Anthropic prompt caching (auto-injected)

We add `cache_control` breakpoints to your Anthropic requests automatically. ~10x cheaper input on cache hits, zero config.

Anthropic's prompt caching can cut input cost by ~10x on repeated prefixes (system prompt, tool schemas, long context). But the API ignores cache_control silently when the prefix is too small, and most BYOK users never know it exists. HiWay injects the right breakpoints on the right blocks of every Anthropic request, invisibly. You pay 0.1x on cache hits and never have to think about it.

On by default

No setup. Anthropic models (Sonnet, Opus, Haiku) automatically get cache injection. Hits show up in your usage as cache_read_input_tokens.

What gets cached

System prompt, the most stable prefix across an agent loop or multi-turn conversation.
Tool definitions, your full toolbelt is cached once, then replayed at 0.1x for every subsequent call.
Skipped on purpose: the last user turn, it changes on every call, so caching it would waste a write.
Skipped on purpose: requests where you already set cache_control yourself, we never override your intent.

When it actually fires

Anthropic enforces a minimum prefix size before caching kicks in (it varies by model, newer Haiku families need a larger prefix than Sonnet/Opus). HiWay estimates the prefix size and only injects when the threshold will be met. Below it, no breakpoint is added, there's nothing to gain.

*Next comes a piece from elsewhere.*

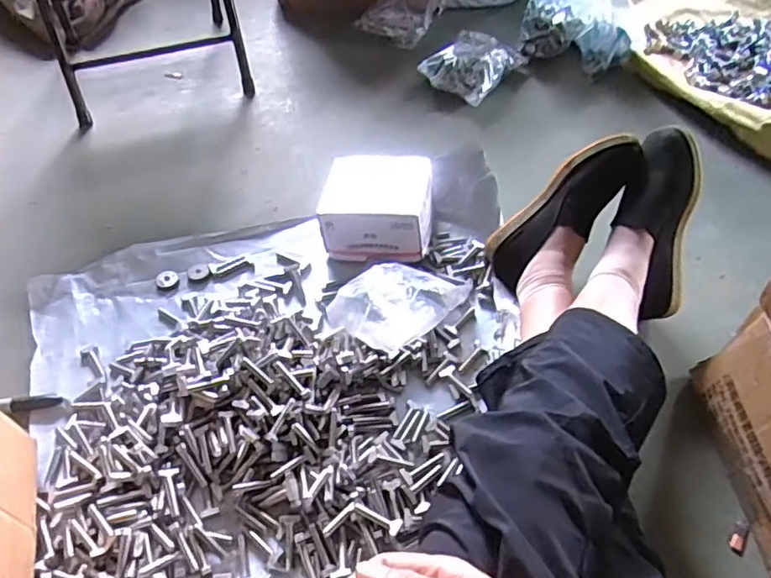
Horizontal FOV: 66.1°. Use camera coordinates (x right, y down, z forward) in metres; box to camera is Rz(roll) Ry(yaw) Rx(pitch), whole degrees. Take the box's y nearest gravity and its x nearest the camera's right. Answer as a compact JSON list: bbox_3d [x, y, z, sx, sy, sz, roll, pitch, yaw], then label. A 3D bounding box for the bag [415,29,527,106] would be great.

Combines with semantic cache

Both layers run. Semantic cache is checked first, if it hits, no upstream call happens at all (100% savings on that request). On miss, the request goes to Anthropic with cache_control injected, 0.1x on the prefix. The two layers catch different things and add up.

Opting out

Cache write costs 1.25x (5-min TTL) or 2x (1h TTL) input. Break-even is one repeat call. For workloads that genuinely never repeat (one-shot scripts), the writes are wasted. Disable auto-injection per workspace in Dashboard → Settings → Prompt caching → Anthropic auto-cache, or set the env flag in your self-hosted deployment.

How to verify it's working

Look for cache_read_input_tokens and cache_creation_input_tokens in the Anthropic usage block of your response. They also show up in Dashboard → Usage under "Cache hits" and in the per-request log.